Gas turbine engine fuel injectors

A gaseous fuel injector for a gas turbine engine, designed to burn gaseous fuels having a wide range of calorific values, includes a fuel nozzle attached to the engine casing and downstream fuel and air inlet means separate from the nozzle, attached to the head of the flame tube. The fuel and air inlet means comprise an outer annular passage containing a row of swirl vanes, through which compressed air from the engine compressor is arranged to flow, and an inner annular passage through which gaseous fuel and compressed air are arranged to flow, the inner annular passage decreasing in cross-sectional area in the direction of flow to prevent the flow of combustion products back into the injector. The nozzle and fuel and air inlet means, which is relatively large, are separate from each other so that the fuel nozzle can be removed and replaced through a relatively small opening in the engine casing.

This invention relates to gas turbine engine fuel injectors and is 
particularly concerned with fuel injectors which can burn gaseous fuels 
having a wide range of calorific values. For example the calorific value 
of the gas to be burnt may vary from 100 British Thermal Units/standard 
cubic foot (BTU/scf) in the case of a coal derived gas having a large 
proportion of inerts to propane (C.sub.3 H.sub.8) which has a calorific 
value of 2316 BTU/scf. In order to maintain a constant heat output/unit 
time over the whole range of fuels, the fuel injector must be able to cope 
with a wide range of mass flows. This will require a relatively large flow 
capacity fuel injector having correspondingly large swirler means and fuel 
and air inlet means in the flame tube or tubes of the air.
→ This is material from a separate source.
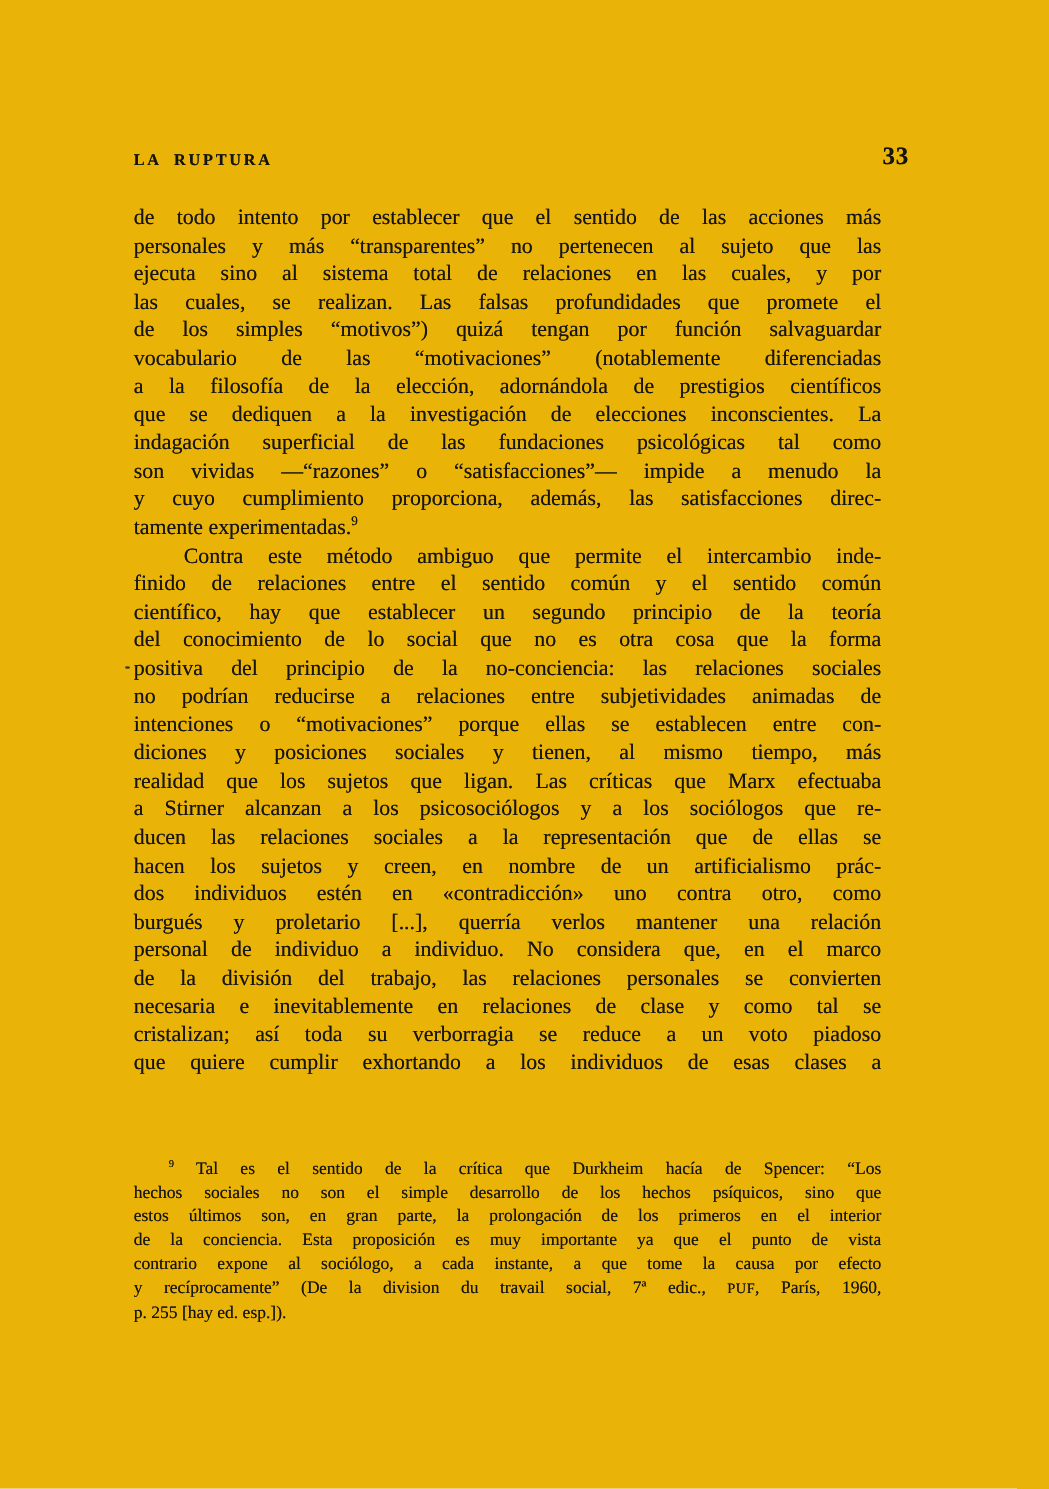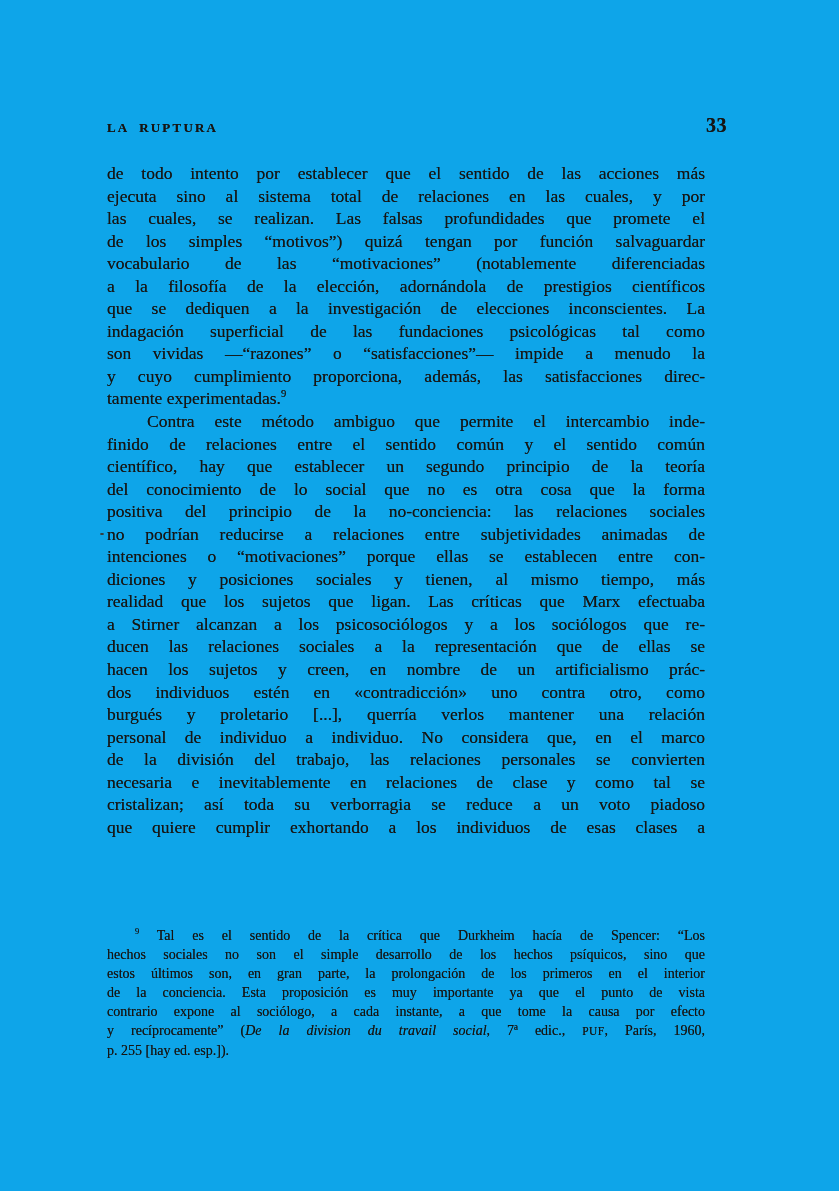"LA RUPTURA" .page { background: #0ea5e9 -> #eab308 }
With these 
requirements in mind, the fuel injector must also be readily removable 
from the in use position through an opening in the engine casing which is 
not excessively large, and be able to operate without the danger of 
combustion products from the flame tube or tubes flowing back into the 
fuel passage of the injector. 
The present invention provides a gas turbine engine fuel injector 
comprising a fuel nozzle and separate downstream fuel and air inlet means 
including an outer annular passage containing air swirling means and 
arranged to receive a flow of compressed air and an inner annular passage 
arranged to receive fuel from the fuel nozzle and a flow of compressed 
air, the inner annular passage decreasing in cross-sectional area in the 
direction of flow therethrough. 
The fuel nozzle can be removed from the engine separately from the fuel and 
air inlet means which can be attached to the upstream end of the or each 
flame tube. 
The fuel and air inlet means may comprise inner and outer rings between 
which a plurality of air swirl vanes are supported to define the outer 
annular passage, the inner annular passage being defined by a pintle 
supported centrally within the inner ring. 
The outlet of the inner annular passage may be aligned so that fuel and air 
issuing from the innular annular passage impinges upon the swirling mass 
of air issuing from the outer annular passage. 
The outlet of the fuel nozzle may be smaller in diameter than the outer 
diameter of the inner annular passage.

Referring to the drawings, a gas turbine engine fuel injector 10 comprises 
a gaseous fuel nozzle 12 attached to engine casing 14 and removable 
through an opening 16 in the casing and a fuel and air inlet means 18 
attached to the upstream end of a flame tube 20. 
The fuel and air inlet means 18 comprise inner and outer rings 22, 24 
respectively, between which are located a plurality of equispaced swirl 
vanes 26, the inner and outer rings defining an annular passage 28 
arranged to receive a flow of compressed air from the compressor of the 
engine. A pintle 30 is supported centrally in the inner ring 22 by radial 
arms 32 and with the ring defines an inner annular passage 34 decreases in 
the direction of flow and so acts as a venturi to prevent the reverse flow 
of combustion products from the flame tube 20 from entering the passage 34 
and nozzle 12. 
The outlet of the passage 34 is aligned so that the fuel and air which has 
already been at least partially mixed in the passage 34 is directed into 
the swirling mass of air issuing from the passage 28 to promote mixing 
between the fuel and air and to encourage re-circulation of the fuel and 
air in the primary zone of the flame tube. 
The nozzle 12 being separate from the fuel and air inlet means is readily 
removable from the in use position through the relatively small opening 16 
in the casing 14. If the nozzle and the fuel and air inlet means were an 
integral assembly an excessively large opening would be required for 
removal and replacement. Such large openings are undesirable in gas 
turbine engine casings as they adversely affect the casing strength.